The tasks
(1) Summarize the reader comments about toasters in two sentences.
(2) Translate this sentence from the reader comments about toasters into Spanish: "Toast is always there for you when everything else has let you down."
(3) Extend the reader comments about toasters, beginning after their final sentence.

Document excerpt
________________________

Today? Much like you, I could live with a pair of these... (it's the maker's website, where you can also buy them without middle-men involved - plus you can ship things back if you don't like it, which almost never happens there as my brother informed me)

May I suggest you try skillet toast! I was introduced to that 20+ years ago. The next day I gave my toaster to Goodwill. (One less appliance to worry about!)

- Richard

A friend has and uses his grandmothers toaster, it's the one she bought when they electrified the house, it is kinda a "A" frame design, with two flip out toast holders, on the bottom are the specs for the nichrome heating elements, it was broken when he go it.

He bought a roll of nichrome wire and following the instructions he wound a new set of elements, every 5 years or so one of the elements will burn out, he figures that the roll of nichrome just might outlast him.

-Hudson

"Toast isn't that important to me." I can't imagine inhabiting a world in which toast isn't important. Toast is always there for you when everything else has let you down.

Here's an interesting twist. What if your toaster made perfectly toasted bagels, but lousy toasted bread?

Mike,

Toasters sure- find the "perfect" toaster. I have found toaster ovens toast the poorest. A plain, simple toaster (the kind they have made for at least 70 years)toast the best. But ya can't top brown a muffin in a old style toaster.

Now- for the don't live with something that does not work to your standards? Easy to say if your budget can support your experimentation.

I bought a Jeep once because I always wanted one. Best off road vehicle around for a reasonable cost. But it had the worst reliability of any vehicle I have purchased in the last 30 years. I lived with it (so did the dealer) for 18 months while I suffered with it. At least the warranty covered all the problems. When I could finally afford another vehicle that Jeep was gone!

________________________

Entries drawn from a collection

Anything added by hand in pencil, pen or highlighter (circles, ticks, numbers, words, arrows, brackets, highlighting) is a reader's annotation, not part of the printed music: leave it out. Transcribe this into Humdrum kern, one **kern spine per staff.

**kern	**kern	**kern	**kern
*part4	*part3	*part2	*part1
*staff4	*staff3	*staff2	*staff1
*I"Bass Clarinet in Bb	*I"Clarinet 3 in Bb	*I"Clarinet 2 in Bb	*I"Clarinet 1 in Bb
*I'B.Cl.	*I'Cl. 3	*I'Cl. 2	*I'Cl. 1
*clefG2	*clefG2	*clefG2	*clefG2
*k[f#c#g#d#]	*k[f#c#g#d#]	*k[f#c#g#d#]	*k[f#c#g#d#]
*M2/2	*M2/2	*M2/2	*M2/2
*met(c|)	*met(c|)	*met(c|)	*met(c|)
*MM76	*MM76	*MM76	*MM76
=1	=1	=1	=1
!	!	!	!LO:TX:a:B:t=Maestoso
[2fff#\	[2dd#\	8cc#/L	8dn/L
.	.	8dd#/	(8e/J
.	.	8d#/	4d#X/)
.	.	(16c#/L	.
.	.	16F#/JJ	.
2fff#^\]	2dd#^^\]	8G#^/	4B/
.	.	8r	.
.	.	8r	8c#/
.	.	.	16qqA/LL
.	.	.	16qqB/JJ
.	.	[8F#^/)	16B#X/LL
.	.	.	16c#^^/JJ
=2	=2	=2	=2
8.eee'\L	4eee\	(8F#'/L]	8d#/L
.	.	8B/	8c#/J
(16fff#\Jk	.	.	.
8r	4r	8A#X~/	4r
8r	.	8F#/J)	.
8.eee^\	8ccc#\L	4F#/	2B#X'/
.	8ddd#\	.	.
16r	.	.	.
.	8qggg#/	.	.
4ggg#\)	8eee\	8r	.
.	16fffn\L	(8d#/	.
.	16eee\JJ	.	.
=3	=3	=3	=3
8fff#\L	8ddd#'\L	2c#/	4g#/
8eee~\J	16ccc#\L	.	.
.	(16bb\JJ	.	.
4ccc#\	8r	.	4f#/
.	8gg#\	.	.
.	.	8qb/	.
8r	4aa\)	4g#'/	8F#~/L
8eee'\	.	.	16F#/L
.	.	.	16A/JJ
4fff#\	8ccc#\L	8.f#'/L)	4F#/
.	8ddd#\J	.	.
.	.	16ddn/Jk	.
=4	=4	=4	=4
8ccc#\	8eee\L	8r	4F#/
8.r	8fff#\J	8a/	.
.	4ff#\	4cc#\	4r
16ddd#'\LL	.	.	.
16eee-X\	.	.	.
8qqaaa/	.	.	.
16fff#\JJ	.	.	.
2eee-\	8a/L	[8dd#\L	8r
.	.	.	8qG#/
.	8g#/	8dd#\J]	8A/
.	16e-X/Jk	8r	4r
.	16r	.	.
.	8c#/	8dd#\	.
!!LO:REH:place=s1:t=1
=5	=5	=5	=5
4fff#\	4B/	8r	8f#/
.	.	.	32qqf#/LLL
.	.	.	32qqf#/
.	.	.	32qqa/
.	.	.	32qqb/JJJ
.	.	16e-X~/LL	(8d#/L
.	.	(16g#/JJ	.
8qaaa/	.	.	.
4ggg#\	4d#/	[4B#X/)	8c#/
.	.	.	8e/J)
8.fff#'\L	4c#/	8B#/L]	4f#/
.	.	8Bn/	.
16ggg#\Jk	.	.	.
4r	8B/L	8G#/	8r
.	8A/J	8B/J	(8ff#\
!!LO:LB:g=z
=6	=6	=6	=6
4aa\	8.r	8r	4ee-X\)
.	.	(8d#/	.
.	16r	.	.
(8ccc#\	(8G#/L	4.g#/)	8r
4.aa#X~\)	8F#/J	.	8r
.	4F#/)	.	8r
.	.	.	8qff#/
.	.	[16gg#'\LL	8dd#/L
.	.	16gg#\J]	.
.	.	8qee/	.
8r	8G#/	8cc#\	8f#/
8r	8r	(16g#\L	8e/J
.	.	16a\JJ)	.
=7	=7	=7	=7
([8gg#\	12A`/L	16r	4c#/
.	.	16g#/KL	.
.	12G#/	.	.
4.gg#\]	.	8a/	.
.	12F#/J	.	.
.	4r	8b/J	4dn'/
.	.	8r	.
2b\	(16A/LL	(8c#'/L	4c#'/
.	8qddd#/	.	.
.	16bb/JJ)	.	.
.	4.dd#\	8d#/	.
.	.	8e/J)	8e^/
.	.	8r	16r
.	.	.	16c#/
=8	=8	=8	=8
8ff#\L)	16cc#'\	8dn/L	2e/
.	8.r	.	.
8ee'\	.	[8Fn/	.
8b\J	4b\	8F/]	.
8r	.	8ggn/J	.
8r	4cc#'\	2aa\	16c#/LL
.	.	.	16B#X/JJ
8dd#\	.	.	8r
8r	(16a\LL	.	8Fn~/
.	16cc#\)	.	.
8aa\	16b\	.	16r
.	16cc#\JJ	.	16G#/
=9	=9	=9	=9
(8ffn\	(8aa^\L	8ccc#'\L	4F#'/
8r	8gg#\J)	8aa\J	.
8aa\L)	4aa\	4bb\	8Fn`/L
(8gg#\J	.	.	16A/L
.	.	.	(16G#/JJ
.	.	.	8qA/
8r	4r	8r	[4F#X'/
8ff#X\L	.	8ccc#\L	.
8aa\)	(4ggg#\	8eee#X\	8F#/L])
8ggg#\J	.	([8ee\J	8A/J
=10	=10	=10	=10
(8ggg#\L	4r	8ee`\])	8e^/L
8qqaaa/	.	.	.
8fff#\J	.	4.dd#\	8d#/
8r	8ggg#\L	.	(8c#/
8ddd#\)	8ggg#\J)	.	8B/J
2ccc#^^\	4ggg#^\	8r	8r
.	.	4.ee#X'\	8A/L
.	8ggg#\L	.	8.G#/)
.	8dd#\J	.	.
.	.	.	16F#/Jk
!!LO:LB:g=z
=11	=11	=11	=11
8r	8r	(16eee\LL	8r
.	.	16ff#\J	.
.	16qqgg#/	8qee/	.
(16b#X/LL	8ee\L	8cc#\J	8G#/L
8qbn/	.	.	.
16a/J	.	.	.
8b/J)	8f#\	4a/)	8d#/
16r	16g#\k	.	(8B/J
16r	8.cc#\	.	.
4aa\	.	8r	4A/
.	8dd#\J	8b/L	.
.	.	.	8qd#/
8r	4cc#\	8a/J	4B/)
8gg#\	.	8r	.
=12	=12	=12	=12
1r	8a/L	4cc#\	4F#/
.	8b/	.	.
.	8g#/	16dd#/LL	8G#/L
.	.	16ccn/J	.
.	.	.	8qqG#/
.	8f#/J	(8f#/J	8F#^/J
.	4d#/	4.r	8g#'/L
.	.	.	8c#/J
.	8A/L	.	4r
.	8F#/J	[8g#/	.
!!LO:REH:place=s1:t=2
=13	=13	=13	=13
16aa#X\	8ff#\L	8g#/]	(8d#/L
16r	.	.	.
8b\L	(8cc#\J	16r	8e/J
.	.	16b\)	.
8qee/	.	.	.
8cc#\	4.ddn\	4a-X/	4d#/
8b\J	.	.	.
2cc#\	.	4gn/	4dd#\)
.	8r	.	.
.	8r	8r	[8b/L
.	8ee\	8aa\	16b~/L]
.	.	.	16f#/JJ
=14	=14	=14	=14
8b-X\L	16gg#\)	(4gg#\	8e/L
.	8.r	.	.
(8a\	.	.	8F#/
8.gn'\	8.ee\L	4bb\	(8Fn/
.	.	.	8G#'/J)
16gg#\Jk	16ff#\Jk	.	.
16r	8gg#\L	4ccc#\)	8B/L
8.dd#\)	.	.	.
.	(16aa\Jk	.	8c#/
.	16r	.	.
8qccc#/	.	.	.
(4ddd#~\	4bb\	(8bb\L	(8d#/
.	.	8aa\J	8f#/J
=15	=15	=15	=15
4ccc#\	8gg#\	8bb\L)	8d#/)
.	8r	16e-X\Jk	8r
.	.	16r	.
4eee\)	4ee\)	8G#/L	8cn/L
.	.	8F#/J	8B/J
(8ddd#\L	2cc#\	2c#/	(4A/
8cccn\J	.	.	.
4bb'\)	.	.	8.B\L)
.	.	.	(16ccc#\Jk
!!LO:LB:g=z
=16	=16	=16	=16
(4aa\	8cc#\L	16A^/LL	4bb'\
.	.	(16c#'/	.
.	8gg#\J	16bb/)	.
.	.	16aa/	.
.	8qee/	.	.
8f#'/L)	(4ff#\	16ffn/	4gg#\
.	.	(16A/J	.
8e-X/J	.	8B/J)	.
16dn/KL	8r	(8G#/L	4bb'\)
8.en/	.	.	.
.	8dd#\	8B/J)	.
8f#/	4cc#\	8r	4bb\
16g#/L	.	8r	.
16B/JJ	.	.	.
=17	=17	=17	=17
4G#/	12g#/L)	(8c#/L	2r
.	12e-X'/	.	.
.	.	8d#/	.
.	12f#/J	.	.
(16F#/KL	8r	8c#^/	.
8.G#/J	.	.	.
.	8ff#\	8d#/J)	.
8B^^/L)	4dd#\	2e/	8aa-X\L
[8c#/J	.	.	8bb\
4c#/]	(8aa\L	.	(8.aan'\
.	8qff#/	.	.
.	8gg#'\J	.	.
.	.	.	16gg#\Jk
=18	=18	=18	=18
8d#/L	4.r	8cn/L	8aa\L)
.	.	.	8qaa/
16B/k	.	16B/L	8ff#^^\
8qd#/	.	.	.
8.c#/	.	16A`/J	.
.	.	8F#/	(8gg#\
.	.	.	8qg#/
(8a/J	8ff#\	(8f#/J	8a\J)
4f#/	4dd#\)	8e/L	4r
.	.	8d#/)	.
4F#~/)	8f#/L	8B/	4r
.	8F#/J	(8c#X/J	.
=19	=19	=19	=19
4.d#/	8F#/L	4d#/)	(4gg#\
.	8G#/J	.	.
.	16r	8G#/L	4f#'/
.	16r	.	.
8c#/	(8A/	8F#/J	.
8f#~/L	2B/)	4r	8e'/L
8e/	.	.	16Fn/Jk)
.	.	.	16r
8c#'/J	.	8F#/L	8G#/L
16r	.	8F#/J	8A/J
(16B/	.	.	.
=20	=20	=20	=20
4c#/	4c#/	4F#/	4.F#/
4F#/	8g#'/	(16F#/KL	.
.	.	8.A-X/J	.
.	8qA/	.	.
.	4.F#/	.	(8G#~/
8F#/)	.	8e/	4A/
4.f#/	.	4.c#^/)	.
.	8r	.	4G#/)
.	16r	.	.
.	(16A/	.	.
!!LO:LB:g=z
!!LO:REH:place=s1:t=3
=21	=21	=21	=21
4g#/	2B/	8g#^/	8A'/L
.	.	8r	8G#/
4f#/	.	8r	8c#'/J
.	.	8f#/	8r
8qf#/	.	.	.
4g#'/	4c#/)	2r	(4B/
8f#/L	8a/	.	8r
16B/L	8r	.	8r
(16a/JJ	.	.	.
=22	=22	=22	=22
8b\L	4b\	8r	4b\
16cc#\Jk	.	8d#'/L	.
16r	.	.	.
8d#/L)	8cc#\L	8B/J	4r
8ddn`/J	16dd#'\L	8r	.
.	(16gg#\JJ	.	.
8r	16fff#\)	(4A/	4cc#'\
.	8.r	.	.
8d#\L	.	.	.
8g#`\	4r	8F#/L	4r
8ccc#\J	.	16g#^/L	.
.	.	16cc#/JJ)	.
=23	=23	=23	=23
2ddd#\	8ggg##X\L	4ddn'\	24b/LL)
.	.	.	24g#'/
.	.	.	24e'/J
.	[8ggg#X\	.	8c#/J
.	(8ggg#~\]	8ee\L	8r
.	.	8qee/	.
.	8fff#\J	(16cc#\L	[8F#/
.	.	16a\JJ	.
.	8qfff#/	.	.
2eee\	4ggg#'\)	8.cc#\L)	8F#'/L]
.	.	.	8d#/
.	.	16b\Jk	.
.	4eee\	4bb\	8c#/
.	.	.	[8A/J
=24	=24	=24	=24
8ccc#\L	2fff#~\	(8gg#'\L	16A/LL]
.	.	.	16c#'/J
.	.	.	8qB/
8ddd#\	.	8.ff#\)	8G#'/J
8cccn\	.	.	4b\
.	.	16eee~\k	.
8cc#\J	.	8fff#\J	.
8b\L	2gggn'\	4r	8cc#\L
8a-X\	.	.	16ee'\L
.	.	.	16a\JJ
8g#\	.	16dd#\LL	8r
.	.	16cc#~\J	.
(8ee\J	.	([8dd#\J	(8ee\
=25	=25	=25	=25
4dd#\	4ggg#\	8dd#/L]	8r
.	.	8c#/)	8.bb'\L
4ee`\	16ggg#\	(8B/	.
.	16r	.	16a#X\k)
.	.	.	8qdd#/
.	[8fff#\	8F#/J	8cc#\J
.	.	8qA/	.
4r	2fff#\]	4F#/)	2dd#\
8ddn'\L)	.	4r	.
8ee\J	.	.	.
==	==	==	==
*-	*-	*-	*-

________________________

Exercise answers
(1) One commenter recommends making toast in a skillet instead of a toaster, and another describes a friend who keeps his grandmother's old toaster working by winding new nichrome heating elements. Others say that toast matters to them, that a plain, simple toaster toasts better than a toaster oven, and, through the story of an unreliable Jeep, that replacing something which falls short of your standards depends on your budget.

(2) El pan tostado siempre está ahí para ti cuando todo lo demás te ha fallado.

(3)
So, do your research, but sometimes wants overcome needs.

I don't own a toaster. I have a toaster oven. That's if you want it done correctly ;)

I am a toastaphile (toastaholic?). Without my two slices of rye or sourdough in the AM, I feel deprived Mostly I use toaster ovens, as I also use them for things which don't require a full size oven (e.g. quesadillas for lunch). I have never, over many years, had one that was reliable-that would produce two slices of toast, fairly even in color, and the same on both sides. Or even the same doneness at a given setting. I have been through most of the major, and some not so major, brands without any success. I have done line voltage tests, oven temp tests, etc. with no significant indication of WHY? this inconsistency. I have finally come to the conclusion that its the Perversity of Inanimate Objects law in effect, and there is no cure.

frying pans are great at making toast, and you'll have more counter space. =)

I had a computer-controlled toaster once. I am not kidding, there was a microprocessor on board and it was expensive to buy in the stores. My ex worked for some big name-brand multinational appliance maker and got it for free. It was ok, no better than any other.

I think we have bad toasters for the same reason that we have round doorknobs when handles makes so much more sense. It's because we only have the illusion of competition in the retail marketplace. We just accept the mythology that we have it.

So it turns out I'm not the only person who will live for 11 years with a toaster he hates!

Why did toasters built in the 1950s seem to toast accurately, evenly, and nearly forever?

Have they all become victims of the compulsion to improve things until they become completely unusable?

Do any of your readers know of a toaster that works?

The best toast I can remember was made in an oven. I'd argue the toasting problem is solved, as long as you use an oven and not a toaster. Of course that probably spells disaster for energy efficiency especially if you have a large oven.

The toaster purchases were wrong because one was too cheap, the other too expensive. I reckon the best value is usually one or two up from the bottom of the range.
Hope that expensive Dyson doesn't come back too bite you in the bum at some future date - way too much money for a vacuum cleaner!

Just had a look at flickr images tagged OMD to see what you and your correspondent were talking about - it seems to have a certain soft, pastel, film look about it which I suppose will please some and annoy others. Certainly different to the hard digital look we've become accustomed to the last few years.

Hey Mike.....in Sam Shepard's play True West, one of the characters impresses and annoys his brother by stealing toasters from the neighbors.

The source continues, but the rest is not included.